What number of lines in the entries below include the string "Magistrantūros"? Respond with that number alone.

- [DATASET]:
- - - - - - -
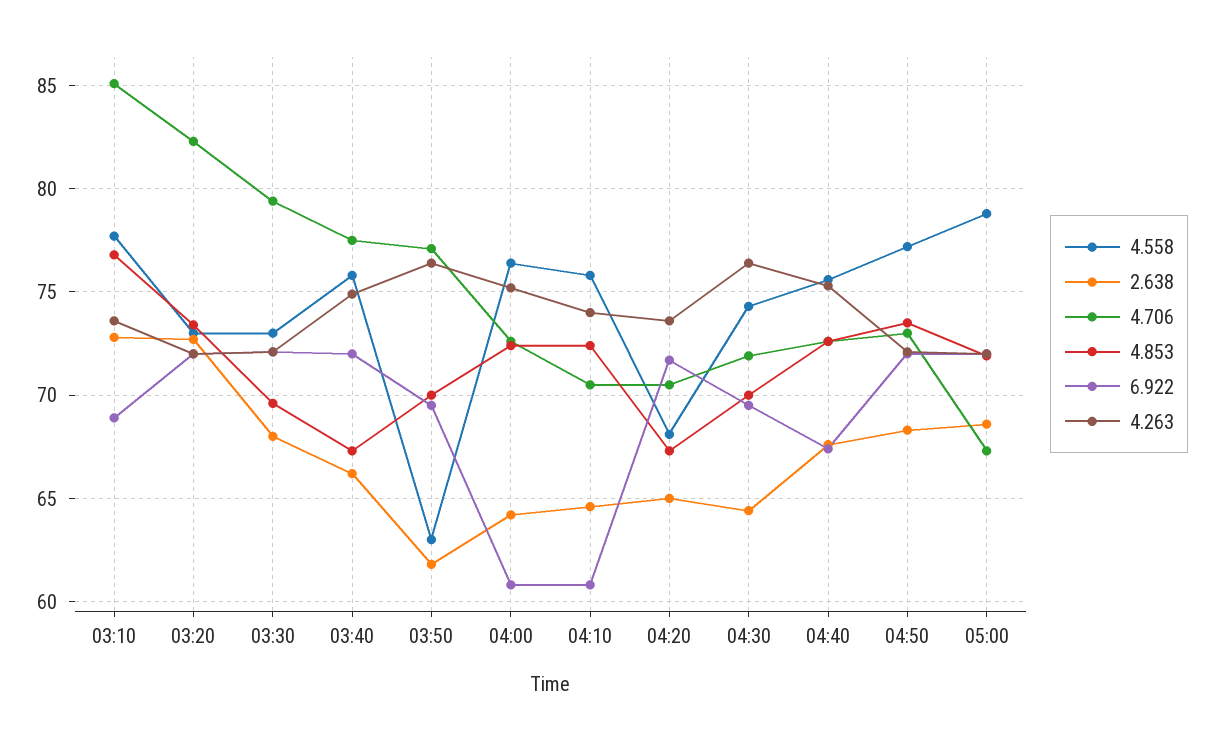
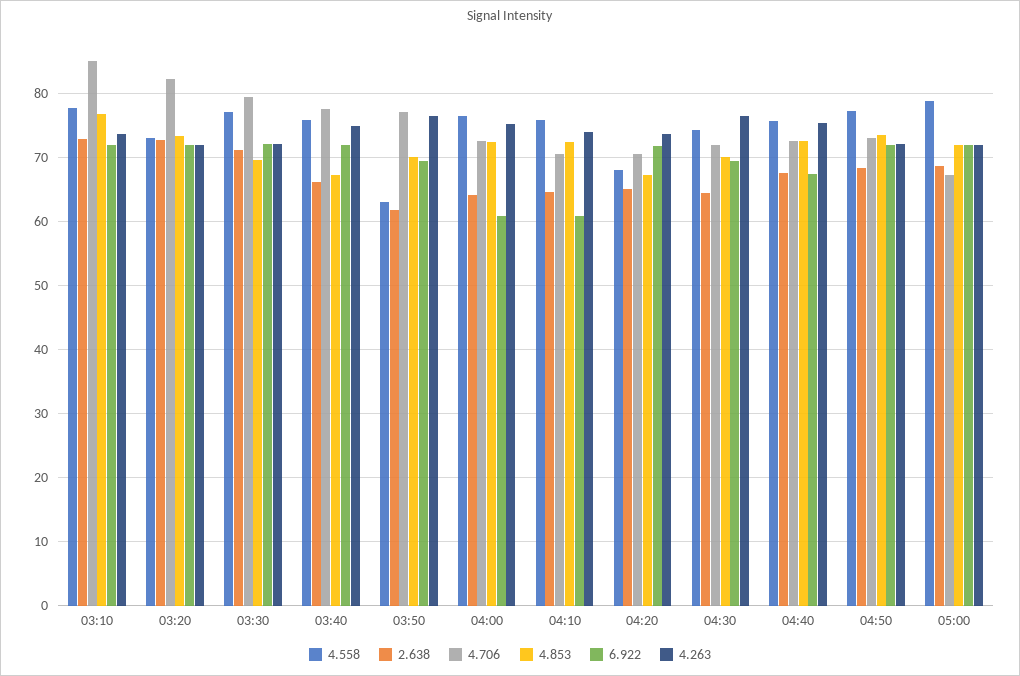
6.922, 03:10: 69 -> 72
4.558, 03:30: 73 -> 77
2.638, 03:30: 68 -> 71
- - - - - - -
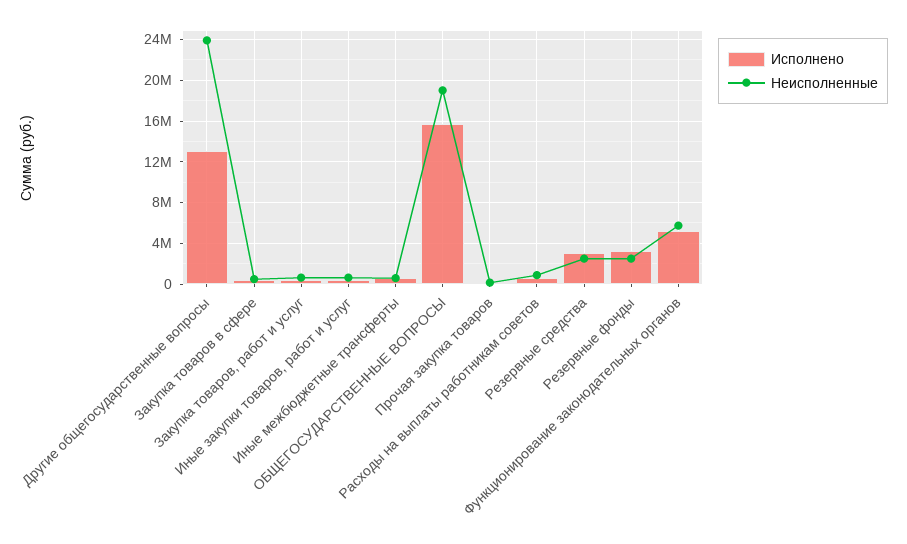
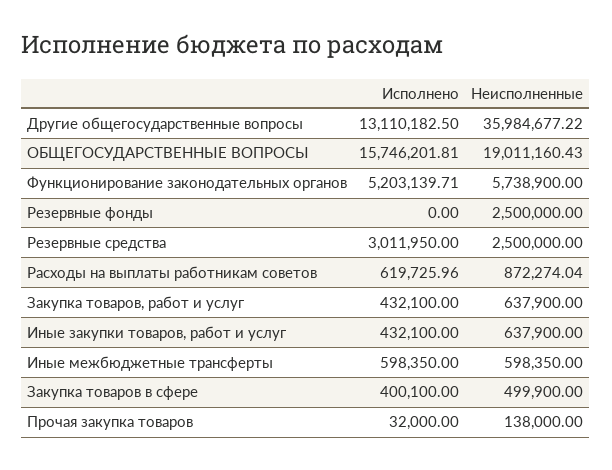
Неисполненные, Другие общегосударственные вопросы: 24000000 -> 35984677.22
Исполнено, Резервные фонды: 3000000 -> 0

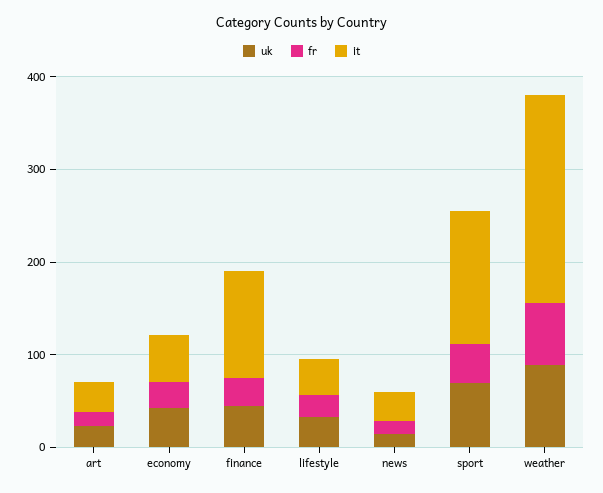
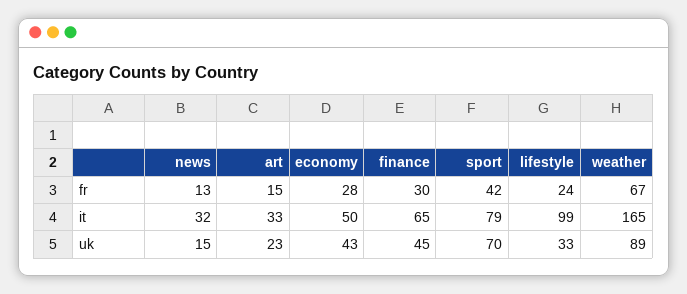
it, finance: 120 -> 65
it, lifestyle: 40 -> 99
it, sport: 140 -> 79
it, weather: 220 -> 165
- - - - - - -
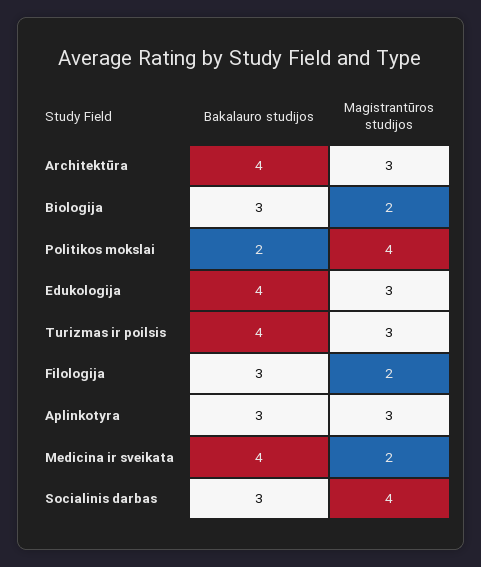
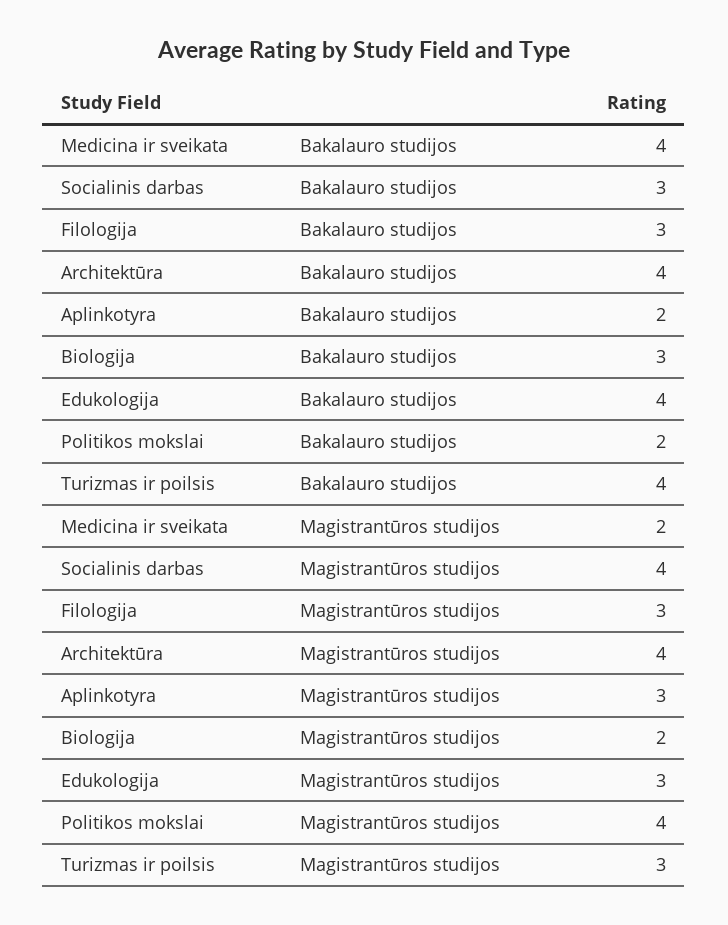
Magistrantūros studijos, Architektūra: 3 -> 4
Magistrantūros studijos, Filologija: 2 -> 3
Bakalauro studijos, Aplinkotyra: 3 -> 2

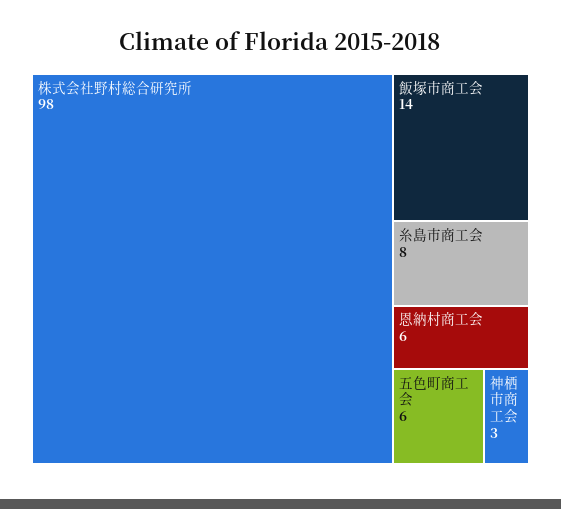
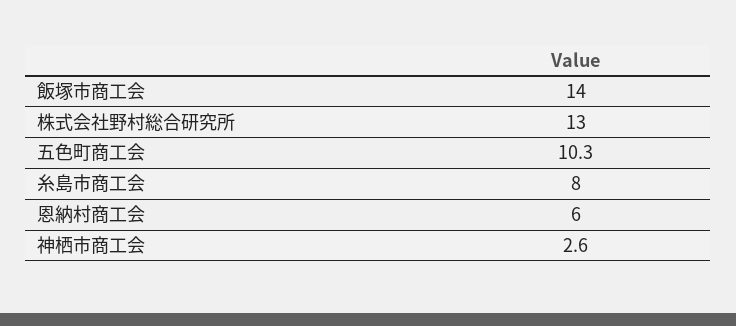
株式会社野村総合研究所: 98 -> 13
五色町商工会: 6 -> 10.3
- - - - - - -
- [COMPLETED TASK]:
2